Stretch of DNA with a chromosomal locus, representing:
- a unit of inheritance
- a unit of transcription.
What are the 5 different types of RNA?
- mRNA - 2%
- 100,000s kinds
- few copies of each
- rRNA
- 4 kinds
- many copies of each
- tRNA
- 100 kinds
- very many copies of each
- miRNA
- Non-coding RNA
Where do transcription and translation occur?
- Transcription = nucleus
- Translation = cytoplasm
Describe the requirements of transcription and translation in terms of: enzyme, activated substrates, template and process.
Enzyme: RNA polymerase vs ribosome
Substrates: NTPs vs amino acids
Template: DNA vs mRNA
Process: initiation, elongation and termination.
Describe the initiation stage of transcription.
- TFs bind to gene promoter region (TATA box).

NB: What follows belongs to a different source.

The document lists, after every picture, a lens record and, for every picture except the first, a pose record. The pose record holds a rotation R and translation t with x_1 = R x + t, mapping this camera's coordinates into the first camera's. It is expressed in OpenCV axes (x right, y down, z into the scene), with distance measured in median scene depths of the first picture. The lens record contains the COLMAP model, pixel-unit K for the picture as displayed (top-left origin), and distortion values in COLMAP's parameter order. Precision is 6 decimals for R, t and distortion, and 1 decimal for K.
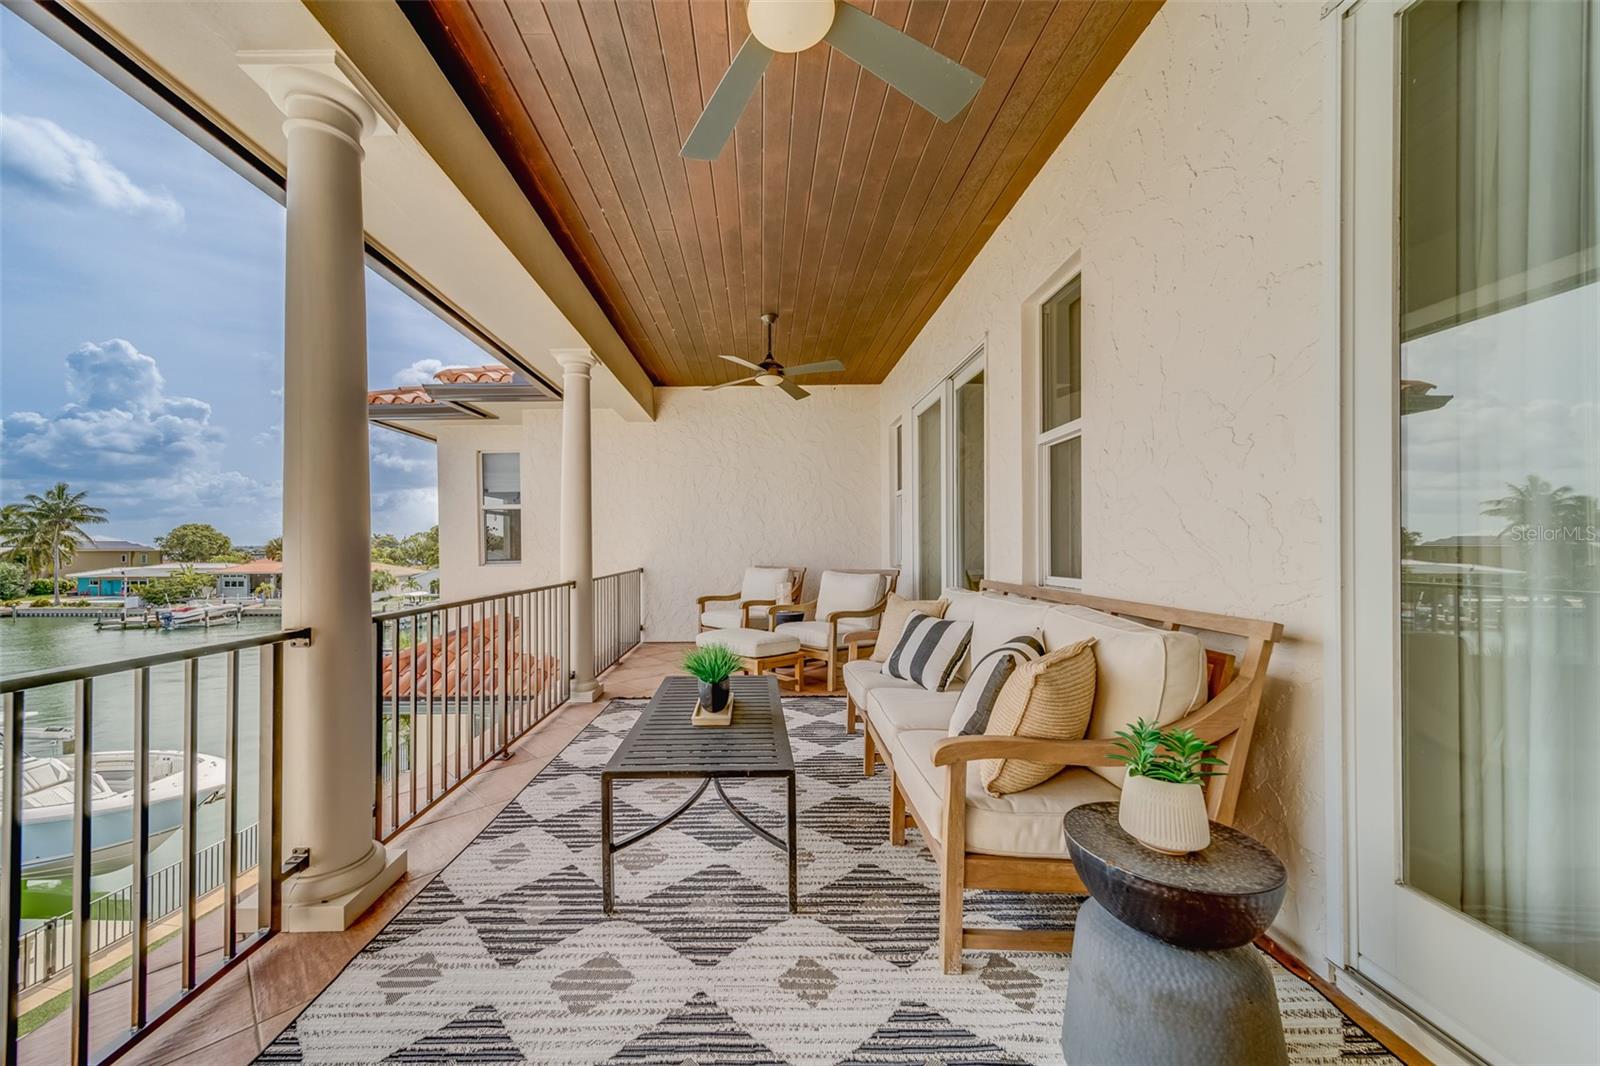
lens RADIAL K [[575.1, 0, 755.5], [0, 575.1, 533.8], [0, 0, 1]] dist [0.007338, -0.000063]
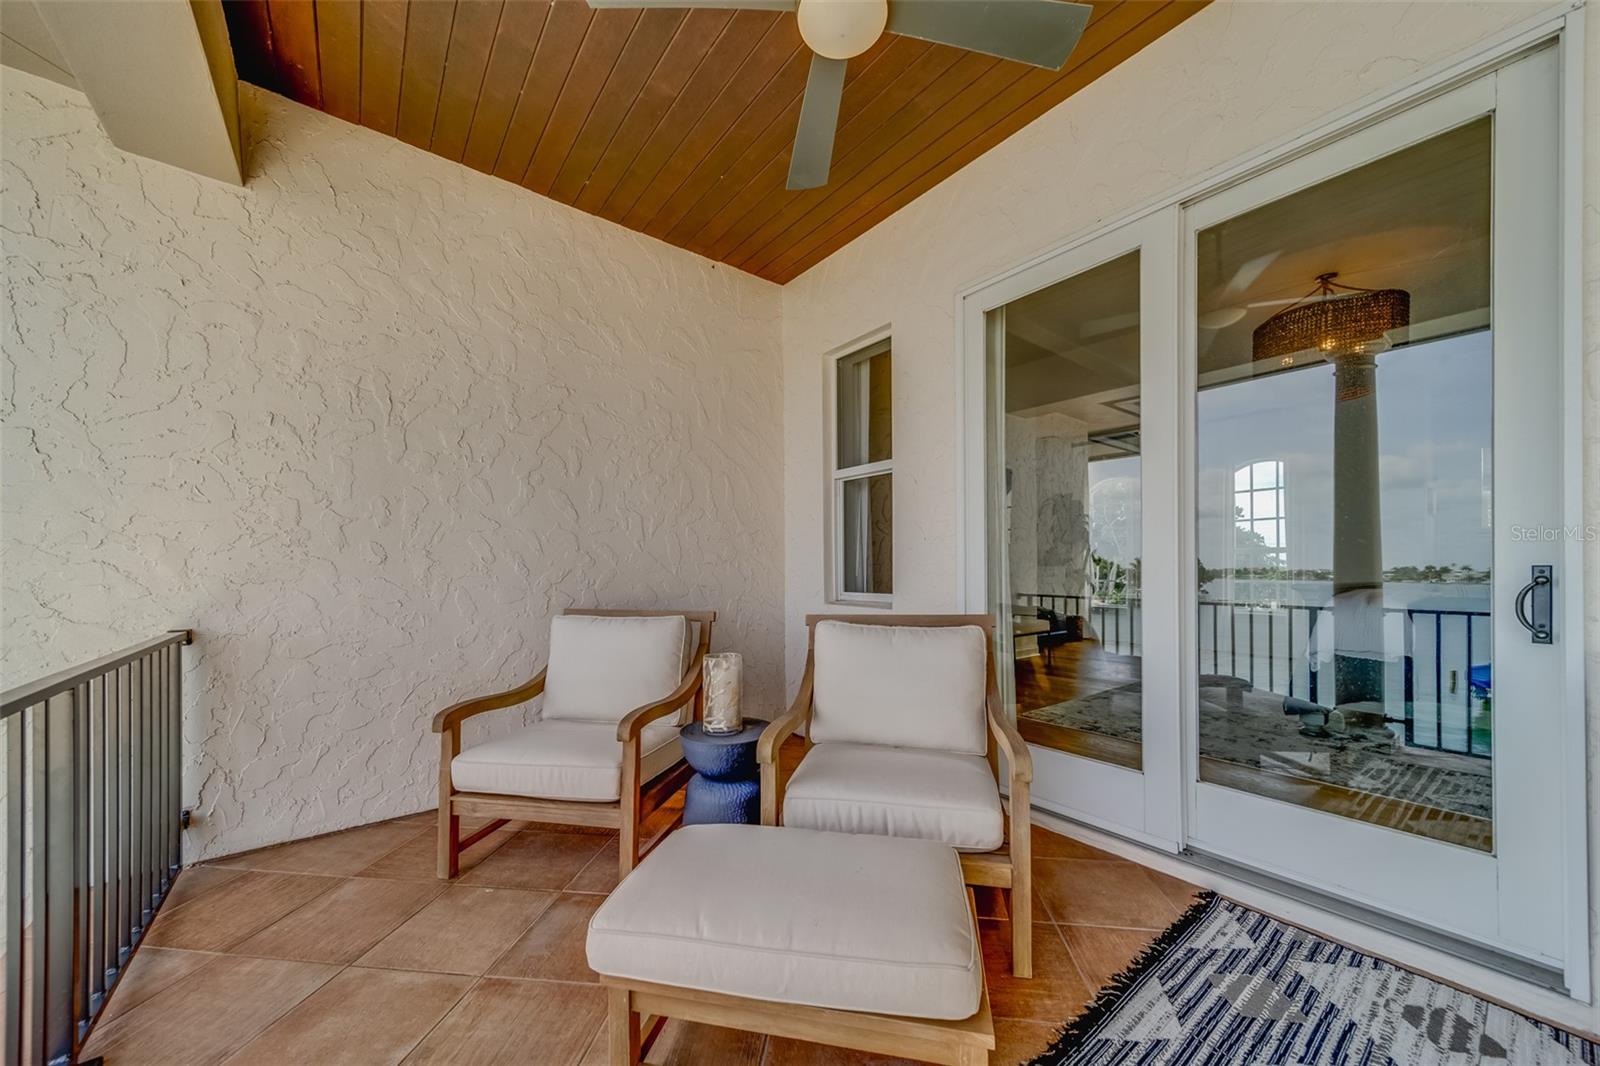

- Recruit RNA polymerase II. RNAP binding/activity requireds presence of:
- activator
- mediator
- chromatin-remodelling complex
- histone acetylase
- TF helicase unwinds DNA - exposes a DNA coding strand and DNA template strand.
Describe the elongation stage of transcription. In which direction does synthesis occur?
- RNAP moves along the template strand (reads 3’ to 5’), covalently linking nucleotides to form pre-mRNA strand (synthesises 5’ to 3’).
- Elongation is coupled to RNA processing.
Describe the termination stage of transcription.
- RNAP reaches 3’ termination sequence and falls of template strand.
How is pre-mRNA turned into mature mRNA?
Post-transcriptional processing:
- 5’ RNA capping
- 3’ polyadenylation
- intron splicing
What is 5’ capping and why does it occur?
- 7-methyl guanosine cap is added to 5’ end via 5’-5’ phosphate linkage.
- protects against degradation and role in translation initiation.
What is 3’ polyadenylation and why does it occur?
- Specific endonuclease recognises AAUAA cleavage site and cleaves mRNA a few bases further.
- Poly-A polymerase adds up to 200 A nucleotides.
- Protects against degradation.
Which enzyme catalyses the translation reaction?
Ribosomes
- 2 subunits
- made up of 4 rRNAs + 82 proteins
What is a codon?
- Nucleotide triplet in mRNA that encodes the information for a specific amino acid in a protein.
- Recognised by a complementary tRNA anti-codon.
Why is the triplet code degenerate?
Each codon (64) codes for 1 or more of the 20 aa.
What are the start and stop translation codons?
Initiation = AUG (methionine) Termination = UAA, UAG, UGA
What is the wobble hypothesis?
- 1 tRNA anti-codon recognises >1 codon: although pairing at first 2 bases must be complementary, pairing at 3rd codon base doesn’t have to match (‘wobbles’).
- Accommodated for by presence of inosine base: can recognise U, C or A.